Let's add up those numbers, shall we? Before the adjuncts were cut, the department served 1,146 students in 42 sections of 4 Gen Ed courses (that is approximately 27 students per section). After the adjuncts were cut, the department is able to serve 517 students in 12 sections of 4 Gen Ed courses (that is approximately 43 students per section). I should mention that the university mandates Gen Ed courses to have smaller enrollments, ideally 24 or less, for the benefit of the student. So, there are 30 fewer sections of Gen Ed serving to serve 45% fewer students while the total university student population must still take the full complement of Gen Ed courses.
Compounding this decreased Gen Ed availability is that this university's enrollment continues to grow. The math just can't work. More students being required to take a full course of Gen Ed while fewer and fewer Gen Ed sections are offered.

If students can't get into Gen Ed courses, they must postpone taking them until they can get in, which could result in students taking longer to complete their undergraduate degrees. The university may end up receiving more tuition money from each student who stays the course, but student frustration will increase and student loan debt will increase as a result. Many students may simply not be able to hold on long enough financially and will give up on their dream of obtaining a college education. Or, students may see that this university's graduation rates for a 4-year degree are decreasing and opt to go elsewhere.

Violence can be inflicted by armed conflict, but is also inflicted emotionally and spiritually and though the person still lives, the damage is still terrible. When you steal the dreams of an education and better life away from a person, that is violence pure and simple. The talk late Thursday and into Friday amongst the students was to transfer away from a school who could do this to them. I certainly can't blame them.


I speak of one university, but this is not an isolated problem. These budget cuts are affecting K-12 and universities across the country. Seems to me that one of the most over-looked, devalued, and under-appreciated needs in our society is an education, at least in the halls of government. Until education and its teachers again regains their high place and value, this violent theft of dreams will continue.

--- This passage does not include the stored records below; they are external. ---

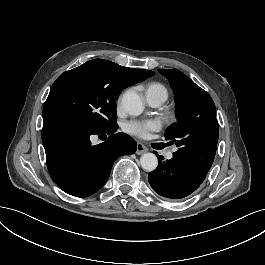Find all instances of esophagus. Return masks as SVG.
I'll list each match as a JSON object with an SVG mask.
<instances>
[{
  "label": "esophagus",
  "mask_w": 265,
  "mask_h": 265,
  "mask_svg": "<svg viewBox=\"0 0 265 265\" xmlns=\"http://www.w3.org/2000/svg\"><path fill=\"white\" fill-rule=\"evenodd\" d=\"M147 151H148V148L143 143H141V142L137 143L136 154L141 155Z\"/></svg>",
  "instance_id": "34e87169"
}]
</instances>
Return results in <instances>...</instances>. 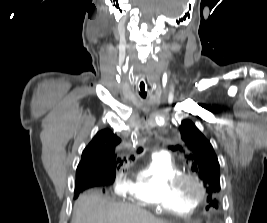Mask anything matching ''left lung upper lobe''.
<instances>
[{
    "label": "left lung upper lobe",
    "instance_id": "left-lung-upper-lobe-1",
    "mask_svg": "<svg viewBox=\"0 0 267 223\" xmlns=\"http://www.w3.org/2000/svg\"><path fill=\"white\" fill-rule=\"evenodd\" d=\"M182 140L185 142L187 159L204 183L206 191L213 194L220 191V166L212 145L190 120H183L179 127ZM177 150V146L173 147ZM209 207L218 208L216 199L210 200Z\"/></svg>",
    "mask_w": 267,
    "mask_h": 223
}]
</instances>
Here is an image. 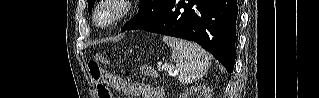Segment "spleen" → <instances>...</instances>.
<instances>
[{"mask_svg": "<svg viewBox=\"0 0 319 98\" xmlns=\"http://www.w3.org/2000/svg\"><path fill=\"white\" fill-rule=\"evenodd\" d=\"M163 41L172 50V60L176 63L175 70L179 82H195L207 72L211 56L201 46L168 36H164Z\"/></svg>", "mask_w": 319, "mask_h": 98, "instance_id": "1", "label": "spleen"}]
</instances>
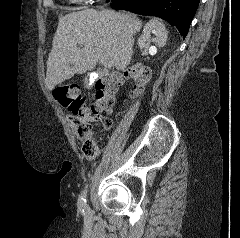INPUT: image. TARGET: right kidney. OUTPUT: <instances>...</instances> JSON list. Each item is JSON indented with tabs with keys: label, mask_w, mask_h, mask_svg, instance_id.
I'll return each mask as SVG.
<instances>
[{
	"label": "right kidney",
	"mask_w": 240,
	"mask_h": 238,
	"mask_svg": "<svg viewBox=\"0 0 240 238\" xmlns=\"http://www.w3.org/2000/svg\"><path fill=\"white\" fill-rule=\"evenodd\" d=\"M151 33L155 35L154 38H151ZM150 40L160 47L165 46L167 42V31L165 25L157 19H151L147 22L142 35L138 39V46L142 49L146 47V42ZM149 51L156 52L157 50L155 47H152Z\"/></svg>",
	"instance_id": "right-kidney-1"
}]
</instances>
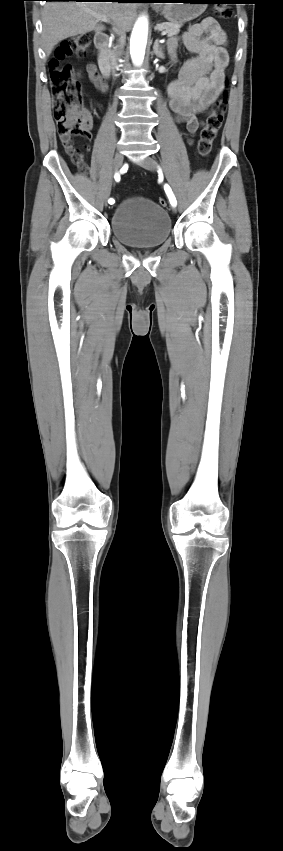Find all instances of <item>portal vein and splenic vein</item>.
Listing matches in <instances>:
<instances>
[{
  "label": "portal vein and splenic vein",
  "instance_id": "portal-vein-and-splenic-vein-1",
  "mask_svg": "<svg viewBox=\"0 0 283 851\" xmlns=\"http://www.w3.org/2000/svg\"><path fill=\"white\" fill-rule=\"evenodd\" d=\"M95 16H96V17H97V19H98V20H100V21H103V22H106V23H109V22H110L109 18H108L106 15H99V14H95ZM161 34L164 36V35H166L167 33H166L165 31H162V33H161Z\"/></svg>",
  "mask_w": 283,
  "mask_h": 851
}]
</instances>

The Downward Spiral in U.S. Education Continues - the ongoing impact of No Child Left Behind Act of 2001



My immediate response to reading this was the thought, "the cycle continues to its logical end." What cycle? The one that started with standardized testing required by the No Child Left Behind Act of 2001 and its results. For a K-12 public school to continue receiving its federal funding, approximately 70% of its students must pass the appropriate standardized tests in content areas. Did this improve educational outcomes for students and, therefore, America? No. Students became trained to memorize factoids so they could be spit back out on questions written at the lowest order (Remember) on Bloom's Taxonomy. Once the test was done, the factoids were forgotten. Skills were not learned (Apply). The ability to think and problem-solve were not learned (Analyze, Evaluate). The ability to link information from disparate sources to creatively gain new insight was not taught (Create). In a nutshell, the industrial model of education ("Factory school model") reached its apex: mindless memorization - perform - move on. (For more on the industrial model of education, see this excellent article from Huffington Post.)

What did improve were the individual school's and collective school district's ability to successfully play a statistical shell game to make their numbers better than they really were. What do I mean? They simply started re-classifying students (based on their test performance) into different reporting categories to improve results. Here's what this looks like in practice. Jamie is classified in X class and failed the test. Class X overall does not meet the 70% pass metric. So if we reclassify Jamie into class Y, which exceeded the 70% metric, Jamie's failure does not negatively impact the Class outcome. So, that is what we will do. With statistics, all reports are possible.... I observed this directly myself in K-12 faculty meetings where the results of the previous year's results were reported. Do I blame the districts? No, they were simply making the best of a broken system in which funding to teach students was based on student performance on standardized tests that had absolutely no value - academically, practically, socially. Schools need to stay open and without federal funds, that wouldn't happen. They are fighting for survival. Teachers desperately want to help young people even in and despite of a system that seems to not want to do so.

How to get students to pass these standardized tests? Simple: teach to the test - nothing but the test, drill on factoids, give practice tests, use Pavlovian conditioning to reinforce good results and punish the bad, and repeat. Ask any experienced classroom teacher (not administrator or newbie teacher) what she or he thinks of standardized testing and No Child Left Behind, and the virtually unanimous response will be a statement of utter abhorrence followed by numerous reasons supporting her/his opinion.

Students coming out of public K-12 education cannot think, cannot problem-solve, cannot compose cogent discussions, and do not believe that what they think or know is of any value. Why would they? None of this is part of the world of standardized testing.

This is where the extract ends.